As kind as Dillon was being, Ashley wasn’t about to tell him she’d been bounced from her job because she was too fat. No one who wasn’t as obsessed with looks as a model could possibly understand why a few pounds mattered so desperately. Nor did she want to change the way he looked at her by planting the idea in his head that she considered herself to be too heavy.

Right now, when Dillon looked at her, she didn’t feel fat, anyway. She felt desirable.

And maybe because he’d known her before she’d become famous, she felt as if his wanting her mattered somehow, as if he truly wanted Ashley Wilde, not the cover girl.

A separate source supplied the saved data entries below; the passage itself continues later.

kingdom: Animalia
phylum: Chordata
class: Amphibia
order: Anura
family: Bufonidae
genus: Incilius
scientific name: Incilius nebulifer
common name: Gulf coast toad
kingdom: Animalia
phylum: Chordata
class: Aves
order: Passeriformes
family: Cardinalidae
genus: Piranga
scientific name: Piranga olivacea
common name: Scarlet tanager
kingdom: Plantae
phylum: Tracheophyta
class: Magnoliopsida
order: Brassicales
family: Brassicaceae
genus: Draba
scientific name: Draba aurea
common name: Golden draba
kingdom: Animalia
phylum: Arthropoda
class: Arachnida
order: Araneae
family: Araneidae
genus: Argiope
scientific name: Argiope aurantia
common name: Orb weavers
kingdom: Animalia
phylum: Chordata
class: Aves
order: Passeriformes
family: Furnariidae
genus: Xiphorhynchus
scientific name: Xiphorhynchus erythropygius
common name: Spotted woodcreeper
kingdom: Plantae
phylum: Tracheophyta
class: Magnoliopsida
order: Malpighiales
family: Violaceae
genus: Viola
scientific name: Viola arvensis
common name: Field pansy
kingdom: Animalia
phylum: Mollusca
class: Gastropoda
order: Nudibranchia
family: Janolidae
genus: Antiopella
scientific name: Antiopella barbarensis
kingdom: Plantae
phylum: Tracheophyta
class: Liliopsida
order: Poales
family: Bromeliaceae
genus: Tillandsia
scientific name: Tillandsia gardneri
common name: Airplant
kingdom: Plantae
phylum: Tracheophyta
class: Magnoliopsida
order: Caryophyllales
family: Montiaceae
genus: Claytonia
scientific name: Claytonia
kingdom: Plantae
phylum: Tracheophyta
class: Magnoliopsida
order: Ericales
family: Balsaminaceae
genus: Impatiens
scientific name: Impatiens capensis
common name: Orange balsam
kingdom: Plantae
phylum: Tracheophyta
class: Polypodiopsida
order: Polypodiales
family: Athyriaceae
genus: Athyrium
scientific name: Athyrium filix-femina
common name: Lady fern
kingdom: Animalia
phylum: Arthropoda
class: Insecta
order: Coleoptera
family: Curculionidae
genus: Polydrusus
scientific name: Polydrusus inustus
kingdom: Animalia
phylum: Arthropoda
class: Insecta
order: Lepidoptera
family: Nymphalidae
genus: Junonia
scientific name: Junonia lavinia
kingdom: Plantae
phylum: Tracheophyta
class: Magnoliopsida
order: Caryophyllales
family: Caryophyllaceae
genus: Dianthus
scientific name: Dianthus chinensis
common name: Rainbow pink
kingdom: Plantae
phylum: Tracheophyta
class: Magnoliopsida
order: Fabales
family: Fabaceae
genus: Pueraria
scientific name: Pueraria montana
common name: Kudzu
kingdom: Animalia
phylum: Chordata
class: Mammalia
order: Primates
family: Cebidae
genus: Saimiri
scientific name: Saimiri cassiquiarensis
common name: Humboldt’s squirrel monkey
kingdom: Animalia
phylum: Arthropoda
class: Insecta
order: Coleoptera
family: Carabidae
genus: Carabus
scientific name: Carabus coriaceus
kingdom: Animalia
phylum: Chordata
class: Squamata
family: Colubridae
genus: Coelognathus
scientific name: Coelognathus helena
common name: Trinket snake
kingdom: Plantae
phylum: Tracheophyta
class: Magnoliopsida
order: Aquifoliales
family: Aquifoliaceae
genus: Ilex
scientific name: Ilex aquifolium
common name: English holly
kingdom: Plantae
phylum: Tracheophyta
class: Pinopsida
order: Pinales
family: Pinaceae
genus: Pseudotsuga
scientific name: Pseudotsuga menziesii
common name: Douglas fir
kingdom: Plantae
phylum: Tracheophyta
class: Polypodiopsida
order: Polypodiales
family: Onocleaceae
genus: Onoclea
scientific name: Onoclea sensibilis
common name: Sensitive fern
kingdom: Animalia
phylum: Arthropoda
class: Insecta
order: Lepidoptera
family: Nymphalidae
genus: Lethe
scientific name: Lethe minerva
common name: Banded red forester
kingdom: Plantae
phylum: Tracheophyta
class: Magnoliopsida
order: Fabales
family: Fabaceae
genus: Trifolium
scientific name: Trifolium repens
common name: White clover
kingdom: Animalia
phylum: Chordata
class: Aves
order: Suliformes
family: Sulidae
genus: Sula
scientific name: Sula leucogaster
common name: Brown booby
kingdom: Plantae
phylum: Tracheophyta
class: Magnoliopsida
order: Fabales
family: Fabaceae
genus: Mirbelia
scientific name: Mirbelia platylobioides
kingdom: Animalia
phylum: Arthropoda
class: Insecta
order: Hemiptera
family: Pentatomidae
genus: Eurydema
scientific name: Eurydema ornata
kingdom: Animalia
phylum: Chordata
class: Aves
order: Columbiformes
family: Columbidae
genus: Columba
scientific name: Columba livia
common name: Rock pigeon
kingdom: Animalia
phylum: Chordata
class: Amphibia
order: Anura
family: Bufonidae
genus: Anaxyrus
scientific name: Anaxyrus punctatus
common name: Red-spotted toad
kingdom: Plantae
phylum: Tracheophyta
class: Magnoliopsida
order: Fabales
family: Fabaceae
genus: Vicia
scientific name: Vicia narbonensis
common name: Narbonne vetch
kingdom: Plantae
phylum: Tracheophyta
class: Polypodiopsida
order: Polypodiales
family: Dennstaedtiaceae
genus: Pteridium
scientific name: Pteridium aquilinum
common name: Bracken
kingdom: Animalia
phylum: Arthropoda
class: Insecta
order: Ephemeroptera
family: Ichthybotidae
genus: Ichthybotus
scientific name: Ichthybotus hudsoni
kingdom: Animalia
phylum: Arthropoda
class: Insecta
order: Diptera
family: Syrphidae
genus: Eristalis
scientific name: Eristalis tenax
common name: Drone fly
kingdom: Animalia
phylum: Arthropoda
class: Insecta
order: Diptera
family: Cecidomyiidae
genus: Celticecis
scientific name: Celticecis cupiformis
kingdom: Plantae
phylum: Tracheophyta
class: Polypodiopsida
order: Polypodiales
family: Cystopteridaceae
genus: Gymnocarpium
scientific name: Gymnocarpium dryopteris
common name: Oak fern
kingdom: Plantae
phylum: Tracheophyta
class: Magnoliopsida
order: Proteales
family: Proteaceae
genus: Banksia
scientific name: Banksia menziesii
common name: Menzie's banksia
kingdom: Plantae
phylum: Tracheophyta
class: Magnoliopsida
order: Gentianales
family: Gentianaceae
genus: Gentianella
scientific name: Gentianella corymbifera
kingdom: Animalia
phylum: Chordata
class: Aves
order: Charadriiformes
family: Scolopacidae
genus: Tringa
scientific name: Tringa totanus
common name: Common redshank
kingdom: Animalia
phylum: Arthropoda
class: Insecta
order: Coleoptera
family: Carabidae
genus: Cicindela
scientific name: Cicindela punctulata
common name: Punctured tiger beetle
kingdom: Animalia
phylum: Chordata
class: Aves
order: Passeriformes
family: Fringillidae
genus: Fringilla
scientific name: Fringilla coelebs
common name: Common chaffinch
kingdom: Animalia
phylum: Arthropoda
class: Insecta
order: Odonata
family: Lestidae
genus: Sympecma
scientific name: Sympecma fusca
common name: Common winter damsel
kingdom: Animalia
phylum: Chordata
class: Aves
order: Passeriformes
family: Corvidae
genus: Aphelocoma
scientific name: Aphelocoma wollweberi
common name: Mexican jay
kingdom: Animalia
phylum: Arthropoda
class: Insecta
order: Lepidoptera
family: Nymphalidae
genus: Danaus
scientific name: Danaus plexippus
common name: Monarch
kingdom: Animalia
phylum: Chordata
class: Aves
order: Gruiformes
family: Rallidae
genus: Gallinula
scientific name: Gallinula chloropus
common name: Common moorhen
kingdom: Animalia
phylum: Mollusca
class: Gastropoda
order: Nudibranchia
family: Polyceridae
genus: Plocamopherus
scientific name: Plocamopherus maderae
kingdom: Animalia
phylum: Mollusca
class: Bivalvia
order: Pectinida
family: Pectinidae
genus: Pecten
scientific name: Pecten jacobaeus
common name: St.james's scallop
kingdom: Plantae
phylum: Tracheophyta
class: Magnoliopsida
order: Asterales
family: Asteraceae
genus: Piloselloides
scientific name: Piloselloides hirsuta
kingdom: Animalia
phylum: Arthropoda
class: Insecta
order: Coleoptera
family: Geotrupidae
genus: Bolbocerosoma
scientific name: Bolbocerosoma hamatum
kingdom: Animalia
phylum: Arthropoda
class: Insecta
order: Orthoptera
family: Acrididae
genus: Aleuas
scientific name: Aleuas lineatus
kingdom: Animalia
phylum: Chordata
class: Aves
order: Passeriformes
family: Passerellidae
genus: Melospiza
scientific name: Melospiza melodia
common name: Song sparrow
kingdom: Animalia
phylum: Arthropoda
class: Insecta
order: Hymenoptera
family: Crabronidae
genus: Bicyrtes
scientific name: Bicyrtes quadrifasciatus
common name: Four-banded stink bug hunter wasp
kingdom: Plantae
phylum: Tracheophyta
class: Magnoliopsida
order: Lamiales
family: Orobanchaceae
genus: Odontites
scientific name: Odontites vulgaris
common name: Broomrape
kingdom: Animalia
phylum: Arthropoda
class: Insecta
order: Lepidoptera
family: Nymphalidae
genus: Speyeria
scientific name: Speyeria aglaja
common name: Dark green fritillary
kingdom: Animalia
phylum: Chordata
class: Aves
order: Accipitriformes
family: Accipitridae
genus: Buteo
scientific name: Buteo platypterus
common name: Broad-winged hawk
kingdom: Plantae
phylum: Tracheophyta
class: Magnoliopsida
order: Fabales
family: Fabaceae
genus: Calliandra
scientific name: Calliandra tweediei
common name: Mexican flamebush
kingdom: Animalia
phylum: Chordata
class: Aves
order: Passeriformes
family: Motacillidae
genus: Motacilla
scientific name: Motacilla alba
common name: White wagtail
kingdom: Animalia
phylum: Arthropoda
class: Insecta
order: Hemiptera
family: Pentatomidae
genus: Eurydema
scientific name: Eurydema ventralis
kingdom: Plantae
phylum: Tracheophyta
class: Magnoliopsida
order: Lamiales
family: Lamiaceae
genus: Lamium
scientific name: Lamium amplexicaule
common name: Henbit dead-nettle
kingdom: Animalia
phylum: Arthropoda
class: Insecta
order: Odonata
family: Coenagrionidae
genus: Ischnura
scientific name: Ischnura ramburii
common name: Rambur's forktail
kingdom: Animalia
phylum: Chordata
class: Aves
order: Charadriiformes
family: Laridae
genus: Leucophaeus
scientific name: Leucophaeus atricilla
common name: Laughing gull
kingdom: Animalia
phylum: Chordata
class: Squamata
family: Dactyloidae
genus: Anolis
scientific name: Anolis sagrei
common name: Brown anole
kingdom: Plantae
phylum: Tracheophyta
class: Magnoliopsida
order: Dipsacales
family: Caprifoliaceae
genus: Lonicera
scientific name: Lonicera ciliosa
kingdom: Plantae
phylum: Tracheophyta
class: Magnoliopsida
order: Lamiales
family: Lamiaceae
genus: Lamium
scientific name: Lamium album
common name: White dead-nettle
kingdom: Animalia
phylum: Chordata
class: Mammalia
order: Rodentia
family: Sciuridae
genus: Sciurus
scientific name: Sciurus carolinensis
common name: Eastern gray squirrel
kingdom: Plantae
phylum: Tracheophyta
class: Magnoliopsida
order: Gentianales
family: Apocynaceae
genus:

Recognizing the unique power he held over her, she realized that that made her vulnerable to him. And with his promise to seduce her lingering in the air between them, every moment they spent together spelled danger.

Oddly enough, though, with the night air cool and whisper soft with just a hint of rain, she found she didn’t care so much about the danger. In fact, she was beginning to wonder if being here with Dillon wasn’t the first risk she’d faced worth taking in a very long time.

* * *

Long after Ashley had gone off to bed, Dillon lingered on the deck. The temperature had indeed dropped after sunset, but he didn’t mind the sharp bite to the air. He zipped up his leather jacket, propped his feet on the railing and stared into the clear night sky, trying to recall the last time he’d ever felt so much at peace.

The truth of it was, though, he couldn’t think of a single moment. The day he’d opened his security agency came close. Seeing his name on the door of that first tiny office had brought him an astonishing sense of satisfaction. Signing his first big client later that same day had proved that Trent Wilde’s faith in him hadn’t been misplaced.

He wondered what Ashley would think if she knew just exactly how big a role her father had played in his life. It was Trent who’d bailed him out of the Riverton jail years ago. And it was Trent who’d had a quiet word with the judge and seen to it that the flimsy case against him for a robbery he hadn’t committed was dropped.